- [Activity list]
1. In the France travel post, what speed limit on a sign showed the road was not in Minnesota?
2. Update everything from the start of the records down to the line containing "ハガキなどで切り替え日をお知らせ" by changing "Stocks" to "Shares", and leave all else as it is. Return only those lines.

(Text segment begins)

“When anybody asks, 'What are you writing about now?' if I try to reply, the book-in-the-works sounds so idiotic to me that I think, 'Why am I trying to write that puerile junk?' So now I give up; if I could talk about it, I wouldn't have to write it."
- Madeleine L'Engle, A Circle of Quiet


European Vacation – Traveling Through France

Wednesday, November 09, 2011

We left Versailles in the early afternoon with a goal to reach a little town on the French side of the France/Germany border by that evening.  The Geek has a co-worker who lives there and we had been invited to visit them for a real French home-cooked meal that evening.
As we drove through France, I was surprised by how much it looked like the American Midwest.  If I hadn't known any better, I would have believed we were driving up I-35 through northern Minnesota.  At least until we saw a sign saying the speed limit was 120.  That was a dead giveaway.

When you drive through the countryside where I live, you see one of two things in the farmers' fields: corn or beans.  I rarely ever see anything else, and whatever is growing in those fields is always green.  So it was a delight to see so many colors growing in the fields of France (and Germany too).  We saw fields and fields of sunflowers like this one.  There were fields at least as big as this one that were completely purple with lavender.  (I'm assuming it was lavender.  It could have been some other purple flowering crop.)  And then there were the vineyards, stretching as far as the eye can see.  They were so beautiful.

(Text segment ends)
(Records provided begins)

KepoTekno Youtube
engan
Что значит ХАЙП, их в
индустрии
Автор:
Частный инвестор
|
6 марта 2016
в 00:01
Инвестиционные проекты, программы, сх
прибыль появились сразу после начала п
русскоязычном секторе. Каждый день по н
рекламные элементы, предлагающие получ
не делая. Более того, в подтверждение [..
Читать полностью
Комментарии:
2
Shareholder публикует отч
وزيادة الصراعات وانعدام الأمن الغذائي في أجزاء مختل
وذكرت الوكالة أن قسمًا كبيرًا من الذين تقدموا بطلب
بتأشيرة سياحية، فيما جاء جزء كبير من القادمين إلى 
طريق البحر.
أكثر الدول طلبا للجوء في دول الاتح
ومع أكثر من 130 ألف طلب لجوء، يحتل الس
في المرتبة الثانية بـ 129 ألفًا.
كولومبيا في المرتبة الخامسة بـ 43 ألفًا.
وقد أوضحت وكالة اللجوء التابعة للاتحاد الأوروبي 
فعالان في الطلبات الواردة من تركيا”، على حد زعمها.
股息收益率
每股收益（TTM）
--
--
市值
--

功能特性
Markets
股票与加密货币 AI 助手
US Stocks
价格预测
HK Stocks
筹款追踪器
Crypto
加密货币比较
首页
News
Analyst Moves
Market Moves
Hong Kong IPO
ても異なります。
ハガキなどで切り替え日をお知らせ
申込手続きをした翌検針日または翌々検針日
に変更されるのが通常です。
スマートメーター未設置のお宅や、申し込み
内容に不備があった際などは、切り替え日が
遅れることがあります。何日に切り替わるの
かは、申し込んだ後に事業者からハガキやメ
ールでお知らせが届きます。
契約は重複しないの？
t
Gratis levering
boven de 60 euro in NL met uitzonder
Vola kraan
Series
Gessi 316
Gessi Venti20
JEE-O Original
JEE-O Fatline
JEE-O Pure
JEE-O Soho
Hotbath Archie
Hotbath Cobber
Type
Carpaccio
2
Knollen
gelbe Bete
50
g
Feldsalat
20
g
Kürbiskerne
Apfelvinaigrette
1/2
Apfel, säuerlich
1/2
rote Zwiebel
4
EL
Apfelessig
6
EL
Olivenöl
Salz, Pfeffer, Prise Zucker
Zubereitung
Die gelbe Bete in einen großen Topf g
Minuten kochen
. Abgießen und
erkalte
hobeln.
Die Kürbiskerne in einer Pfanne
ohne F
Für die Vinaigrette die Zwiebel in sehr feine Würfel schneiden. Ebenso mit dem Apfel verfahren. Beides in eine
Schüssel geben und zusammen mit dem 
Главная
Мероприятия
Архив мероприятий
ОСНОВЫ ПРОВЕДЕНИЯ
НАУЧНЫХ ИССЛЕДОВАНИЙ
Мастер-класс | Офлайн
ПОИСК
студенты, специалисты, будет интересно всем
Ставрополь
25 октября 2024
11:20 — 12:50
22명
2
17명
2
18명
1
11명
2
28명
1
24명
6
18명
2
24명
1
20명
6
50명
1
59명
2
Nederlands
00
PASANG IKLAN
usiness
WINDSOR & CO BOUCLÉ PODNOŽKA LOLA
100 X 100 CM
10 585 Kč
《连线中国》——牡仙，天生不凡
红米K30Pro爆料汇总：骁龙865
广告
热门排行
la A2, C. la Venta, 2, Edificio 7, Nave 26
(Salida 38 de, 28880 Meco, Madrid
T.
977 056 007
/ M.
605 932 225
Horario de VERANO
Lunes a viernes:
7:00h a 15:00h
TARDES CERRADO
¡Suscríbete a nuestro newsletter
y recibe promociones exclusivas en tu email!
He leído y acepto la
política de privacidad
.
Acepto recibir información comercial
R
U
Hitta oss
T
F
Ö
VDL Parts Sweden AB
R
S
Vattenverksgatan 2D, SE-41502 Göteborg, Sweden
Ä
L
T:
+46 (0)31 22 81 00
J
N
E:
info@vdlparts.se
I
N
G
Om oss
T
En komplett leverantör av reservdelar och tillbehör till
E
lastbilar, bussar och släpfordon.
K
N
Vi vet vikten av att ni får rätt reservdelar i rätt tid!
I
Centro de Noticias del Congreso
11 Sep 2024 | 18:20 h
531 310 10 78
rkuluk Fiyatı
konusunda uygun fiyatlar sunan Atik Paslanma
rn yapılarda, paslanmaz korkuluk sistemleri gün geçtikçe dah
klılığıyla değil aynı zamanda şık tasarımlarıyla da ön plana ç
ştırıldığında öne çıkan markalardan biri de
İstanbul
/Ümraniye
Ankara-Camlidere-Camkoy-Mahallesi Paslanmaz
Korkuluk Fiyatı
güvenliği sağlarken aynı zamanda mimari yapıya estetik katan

(Records provided ends)

- [Solutions in order]
1. 120

2.
KepoTekno Youtube
engan
Что значит ХАЙП, их в
индустрии
Автор:
Частный инвестор
|
6 марта 2016
в 00:01
Инвестиционные проекты, программы, сх
прибыль появились сразу после начала п
русскоязычном секторе. Каждый день по н
рекламные элементы, предлагающие получ
не делая. Более того, в подтверждение [..
Читать полностью
Комментарии:
2
Shareholder публикует отч
وزيادة الصراعات وانعدام الأمن الغذائي في أجزاء مختل
وذكرت الوكالة أن قسمًا كبيرًا من الذين تقدموا بطلب
بتأشيرة سياحية، فيما جاء جزء كبير من القادمين إلى 
طريق البحر.
أكثر الدول طلبا للجوء في دول الاتح
ومع أكثر من 130 ألف طلب لجوء، يحتل الس
في المرتبة الثانية بـ 129 ألفًا.
كولومبيا في المرتبة الخامسة بـ 43 ألفًا.
وقد أوضحت وكالة اللجوء التابعة للاتحاد الأوروبي 
فعالان في الطلبات الواردة من تركيا”، على حد زعمها.
股息收益率
每股收益（TTM）
--
--
市值
--

功能特性
Markets
股票与加密货币 AI 助手
US Shares
价格预测
HK Shares
筹款追踪器
Crypto
加密货币比较
首页
News
Analyst Moves
Market Moves
Hong Kong IPO
ても異なります。
ハガキなどで切り替え日をお知らせ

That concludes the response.